I do not understand the example in https://bugs.llvm.org/show_bug.cgi?id=48529
By "intent", are you saying that the canonicalization of commutative ops
is causing the code to be miscompiled, leading to different observable side-effects?

This revision now requires changes to proceed.Jan 5 2021, 8:34 AM

@lebedev.ri No, I do not see differences in observable side-effects. Though, runtime differs significantly depending on the order of evaluation. Thus, "intent" would be out-of-band information that the programmer has about the likelihood of each of the terms being true, and placing the most-likely term first, while that cannot be derived from the source by the compiler.

In the example

if (ab > de || ac > df || bc > cd)
      return 0;

the programmer may know that (ab > de) is more commonly true than (ac >df) and thus place the former check first. With short-circuited evaluation strictly in the order of the source code, the resulting code would execute fewer comparisons and run faster, and vice versa.

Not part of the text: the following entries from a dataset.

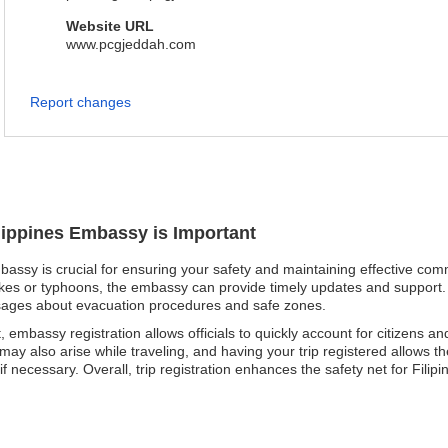
Website URL
www.pcgjeddah.com
Report changes
ilippines Embassy is Important
mbassy is crucial for ensuring your safety and maintaining effective co
akes or typhoons, the embassy can provide timely updates and support. F
ssages about evacuation procedures and safe zones.
, embassy registration allows officials to quickly account for citizens an
y also arise while traveling, and having your trip registered allows th
necessary. Overall, trip registration enhances the safety net for Filipin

@fhahn I will add a test (seeking feedback whether this actually makes sense with this initial submission).

Add regression test

spatel added inline comments.Feb 2 2021, 5:57 AM
llvm/lib/Transforms/Scalar/Reassociate.cpp
2190–2195

For reference, this was added in 2010:
27dfb1e

I'm sympathetic to the motivation, but that was a hack: one goal of IR is to overcome side-channel source-level optimization like this.

For example, we added several IR transforms to reduce compiled-code differences in source-level diffs like "if (bool1 && bool2)" vs. "if (bool1 & bool2)" (logical vs. bitwise ops).

If the expression order matters, then we want the programmer to indicate that explicitly with something like "__builtin_expect" or profile metadata.

So this patch is really taking us away from the end goal (assuming we can get there). It might help solve the motivating problem in the short-term, but there's no guarantee that the fix will last.

mhillenbrand abandoned this revision.Feb 11 2021, 1:21 AM

Sanjay, thanks for providing context. In that light, I'm dropping this patch.